Coronavirus : la fermeture à 23 heures à Rennes validée en justice

La chambre syndicale de l’industrie hôtelière d’Ille-et-Vilaine demandait l’annulation d’une mesure qui selon elle «porte atteinte à la liberté d’entreprendre».

 Un arrêté préfectoral ordonne la fermeture des bars à 23 heures à Rennes. (Illustration).
Un arrêté préfectoral ordonne la fermeture des bars à 23 heures à Rennes. (Illustration). LP/Arnaud Journois

Les patrons de bar contestaient ce lundi lors d'une audience au tribunal administratif de Rennes (Ille-et-Vilaine) un arrêté préfectoral ordonnant la fermeture des bars à 23 heures en raison de l'accélération de la circulation du Covid-19 dans le département. Ils ont été débouté.

« L'arrêté est confirmé », indique Anne Vimont-Gabaury, l'une des avocates de l'Union des métiers de l'industrie de l'hôtellerie d'Ille-et-Vilaine. « La juge a retenu l'état sanitaire, le fait que c'était les jeunes qui étaient le plus touchés », précise-t-ellel'avocate.

L'Umih35, représentant les gérants de bar, avait utilisé un référé liberté, une procédure d'urgence, pour obtenir l'annulation d'une mesure qui selon eux « porte atteinte à la liberté d'entreprendre ».

Me Anne Vimont-Gaboury et Me Rachel Corillon, leurs avocates, ont dénoncé une mesure « strictement disproportionnée » qui s'appuie sur « des événements marginaux ». L'arrêté fait notamment référence à un attroupement de près de 3000 personnes dans l'hypercentre de Rennes dans la nuit du 10 au 11 septembre et à une soirée d'étudiants en médecine à l'origine d'un important cluster.

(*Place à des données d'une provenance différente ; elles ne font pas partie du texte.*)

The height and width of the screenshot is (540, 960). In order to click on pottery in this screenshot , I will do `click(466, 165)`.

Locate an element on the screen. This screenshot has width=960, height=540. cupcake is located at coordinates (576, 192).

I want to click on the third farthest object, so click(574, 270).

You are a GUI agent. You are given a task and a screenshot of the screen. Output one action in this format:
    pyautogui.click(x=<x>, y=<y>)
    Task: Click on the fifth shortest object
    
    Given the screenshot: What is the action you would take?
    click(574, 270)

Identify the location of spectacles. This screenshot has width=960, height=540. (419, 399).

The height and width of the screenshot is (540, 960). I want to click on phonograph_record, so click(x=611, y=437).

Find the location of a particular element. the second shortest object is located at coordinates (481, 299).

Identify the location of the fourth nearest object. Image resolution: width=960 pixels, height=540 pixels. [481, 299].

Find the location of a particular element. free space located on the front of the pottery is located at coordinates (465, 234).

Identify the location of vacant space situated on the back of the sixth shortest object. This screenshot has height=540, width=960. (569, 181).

Une mesure « contre-productive »

Les bars ont dans leur grande majorité respecté le protocole sanitaire, rappelle l'Umih35, seuls cinq établissements ayant été mis en demeure. « Les clients ne vont pas rentrer chez eux après 23 heures, ils iront les uns chez les autres et créeront de nouveaux clusters », ont argumenté les avocates, qui dénoncent une mesure « contre-productive ».

« Les bars de nuit réalisent 70 % de leur chiffre d'affaires en 23 heures et 3 heures du matin. Une telle perte est suffisante pour les achever financièrement, alors que beaucoup sont déjà à terre », ont-elles soulevé pour justifier de l'urgence de leur demande.

Remarquant une inégalité de traitement entre les bars et les autres établissements servant de l'alcool (restaurants, cabarets), les avocates ont enfin noté « une distorsion manifeste de la libre concurrence ».

« C'est la réponse la plus ciblée possible »

La préfecture d'Ille-et-Vilaine, par la voix du sous-préfet Ludovic Guillaume, a défendu un arrêté « nécessaire au regard de la situation sanitaire à Rennes », où le taux d'incidence est maintenant de 142 cas pour 100 000 habitants.

La propagation du virus s'accélérant particulièrement chez les jeunes, « c'est la réponse la plus ciblée possible par rapport à cette tranche d'âge pour faire cesser des comportements à risque », a estimé Ludovic Guillaume.